A 80 ans, la vénérable Lady L. est une figure de la noblesse anglaise. Elle est l’une des femmes les plus respectées du royaume et ses petits-fils occupent les positions les plus éminentes dans les domaines politique, économique, militaire et ecclésiastique. Mais voilà, la grande dame a ses secrets. Après une réception, alors qu'on parle de détruire le mystérieux pavillon oriental qui lui est cher, elle se lance dans des confidences. A un vieil ami médusé, elle raconte l’histoire de sa vie, à commencer par l’époque où elle s’appelait Annette Boudin, où elle était la fille d’une blanchisseuse des quartiers chauds de Paris et où elle survivait en vendant son corps.
Le livre débute donc par cette farce : l’aristocrate anglaise a été une putain parisienne. Dans le pur style Gary, cette situation est prétexte à maints effets comiques et à de savoureux aphorismes, comme : "le temps ne vous fait pas vieillir, mais vous impose ses déguisements" (p. 19) ; "les enfants se font particulièrement insupportables quand ils deviennent de grandes personnes, ils vous assomment avec leurs "problèmes" : impôts, politiques, argent" (pp. 23/24). Mais peu à peu, la blague tourne à la tragédie. Car la vie de Lady L., c’est aussi une histoire d’amour avec son contingent de passion, de jalousie, de trahison, et avec sa fin malheureuse.

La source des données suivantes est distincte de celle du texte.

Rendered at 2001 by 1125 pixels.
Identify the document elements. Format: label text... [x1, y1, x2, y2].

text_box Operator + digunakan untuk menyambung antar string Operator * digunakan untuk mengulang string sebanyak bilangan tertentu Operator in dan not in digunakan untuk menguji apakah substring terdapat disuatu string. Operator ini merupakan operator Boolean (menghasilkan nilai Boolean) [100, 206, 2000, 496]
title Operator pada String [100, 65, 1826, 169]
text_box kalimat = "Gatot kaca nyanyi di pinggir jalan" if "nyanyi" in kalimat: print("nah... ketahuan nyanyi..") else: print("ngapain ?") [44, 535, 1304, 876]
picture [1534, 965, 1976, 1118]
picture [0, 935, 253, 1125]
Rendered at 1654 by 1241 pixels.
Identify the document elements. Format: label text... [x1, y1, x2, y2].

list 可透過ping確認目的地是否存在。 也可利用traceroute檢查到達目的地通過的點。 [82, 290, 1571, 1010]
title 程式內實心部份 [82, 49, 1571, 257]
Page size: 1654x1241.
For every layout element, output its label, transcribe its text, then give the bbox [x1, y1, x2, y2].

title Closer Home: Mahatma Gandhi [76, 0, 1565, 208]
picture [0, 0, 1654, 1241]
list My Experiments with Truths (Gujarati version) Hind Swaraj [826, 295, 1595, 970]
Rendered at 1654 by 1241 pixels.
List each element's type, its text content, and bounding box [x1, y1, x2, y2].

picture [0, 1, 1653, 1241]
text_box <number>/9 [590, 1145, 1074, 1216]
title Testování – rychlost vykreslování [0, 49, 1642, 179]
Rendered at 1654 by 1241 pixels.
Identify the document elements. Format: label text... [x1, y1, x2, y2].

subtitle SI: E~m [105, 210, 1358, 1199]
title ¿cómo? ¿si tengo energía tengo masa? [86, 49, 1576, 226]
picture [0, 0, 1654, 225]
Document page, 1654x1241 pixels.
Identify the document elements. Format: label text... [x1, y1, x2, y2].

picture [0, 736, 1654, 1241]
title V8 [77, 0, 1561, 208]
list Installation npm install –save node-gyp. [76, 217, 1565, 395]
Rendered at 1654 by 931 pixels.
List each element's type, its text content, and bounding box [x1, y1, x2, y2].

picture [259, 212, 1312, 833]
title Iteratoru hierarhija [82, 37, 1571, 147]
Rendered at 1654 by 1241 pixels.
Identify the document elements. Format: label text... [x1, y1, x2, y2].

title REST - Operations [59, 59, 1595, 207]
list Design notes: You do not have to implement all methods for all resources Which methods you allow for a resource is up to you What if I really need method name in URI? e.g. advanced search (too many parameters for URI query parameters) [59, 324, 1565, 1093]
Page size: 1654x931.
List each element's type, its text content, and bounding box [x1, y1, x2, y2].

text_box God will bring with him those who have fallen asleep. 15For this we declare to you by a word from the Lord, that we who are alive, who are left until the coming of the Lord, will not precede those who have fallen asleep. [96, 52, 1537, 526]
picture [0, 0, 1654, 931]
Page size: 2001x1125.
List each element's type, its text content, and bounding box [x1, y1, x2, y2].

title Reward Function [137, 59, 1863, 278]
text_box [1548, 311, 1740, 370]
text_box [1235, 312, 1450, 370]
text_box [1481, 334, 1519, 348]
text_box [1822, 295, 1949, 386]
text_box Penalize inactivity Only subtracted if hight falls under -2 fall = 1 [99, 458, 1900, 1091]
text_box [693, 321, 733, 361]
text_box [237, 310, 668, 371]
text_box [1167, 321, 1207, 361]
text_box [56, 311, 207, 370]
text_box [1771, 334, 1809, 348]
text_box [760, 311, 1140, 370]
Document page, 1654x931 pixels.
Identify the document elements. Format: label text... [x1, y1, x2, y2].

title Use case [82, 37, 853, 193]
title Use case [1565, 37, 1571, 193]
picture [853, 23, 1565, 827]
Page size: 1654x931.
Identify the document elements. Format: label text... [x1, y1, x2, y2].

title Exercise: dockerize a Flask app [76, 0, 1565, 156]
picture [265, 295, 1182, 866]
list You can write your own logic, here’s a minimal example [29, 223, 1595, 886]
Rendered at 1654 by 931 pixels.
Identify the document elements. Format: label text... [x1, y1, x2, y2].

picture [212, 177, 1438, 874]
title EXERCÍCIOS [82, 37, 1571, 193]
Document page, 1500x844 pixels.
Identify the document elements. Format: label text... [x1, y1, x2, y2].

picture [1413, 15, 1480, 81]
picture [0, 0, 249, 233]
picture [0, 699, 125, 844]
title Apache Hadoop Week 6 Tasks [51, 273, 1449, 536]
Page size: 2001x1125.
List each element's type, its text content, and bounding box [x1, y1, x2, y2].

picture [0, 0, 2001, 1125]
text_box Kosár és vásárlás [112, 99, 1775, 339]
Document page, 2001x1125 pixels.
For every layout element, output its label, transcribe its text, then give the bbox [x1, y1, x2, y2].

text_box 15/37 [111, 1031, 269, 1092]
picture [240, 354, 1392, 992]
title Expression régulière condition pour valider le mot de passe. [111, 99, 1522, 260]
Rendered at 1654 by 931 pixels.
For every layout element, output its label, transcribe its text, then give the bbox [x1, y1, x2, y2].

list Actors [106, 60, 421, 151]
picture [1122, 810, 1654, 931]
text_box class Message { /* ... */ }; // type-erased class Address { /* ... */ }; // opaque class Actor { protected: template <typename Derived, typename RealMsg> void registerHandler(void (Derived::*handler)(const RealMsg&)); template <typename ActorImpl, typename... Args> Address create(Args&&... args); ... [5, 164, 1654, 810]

Alors qu’elle n’est encore que la petite Annette, celle qui se fait passer pour la comtesse de Camoëns fricote avec l’anarchiste Armand Denis. Homme passionné, d’une beauté surnaturelle, il est un amant exceptionnel. Mais il en aime une autre, cruelle et insatiable : l’humanité elle-même ; ou plutôt, celle qu’il veut bâtir à coup de bombes et d’assassinats.
Romain Gary se sert de l’histoire, fictive, d’Annette, pour retracer celle, véritable, des années anarchistes, de cette fin du XIXème siècle où les idées d’Armand Denis rivalisent avec celles des socialistes dans la course à la construction d’un monde nouveau. Dans Lady L., se rencontrent des personnages réels de l’époque, à commencer par Denis lui-même. Sous les yeux de la petite putain s’agite à travers toute l’Europe un conglomérat complexe de terroristes russes, de malfrats français et de nobles anglais décadents.
Avec délectation, Gary en profite pour décrire les relations complexes, contradictoires et fusionnelles qu’entretiennent la richesse et la marginalité, les révolutionnaires et les bien-pensants, l’utopisme et l’étroitesse d’esprit. En opposant l’idéaliste Armand Denis à la fille du peuple pragmatique et instinctive qu’est et que reste Lady L., même quand elle n’est plus qu’une vieille femme cynique, il critique le désir d’absolu. Comme beaucoup d’autres, mais de façon plus éloquente, en le faisant par la petite histoire d’un couple atypique plutôt que par l’Histoire avec un grand "H", l’écrivain montre comment l’idéalisme des anarchistes ou des socialistes du XIXème siècle a fait le lit des délires totalitaires du suivant, ce siècle idéolâtre et idéomaniaque, et comment ces romantismes tardifs sont devenus les prémices du fascisme.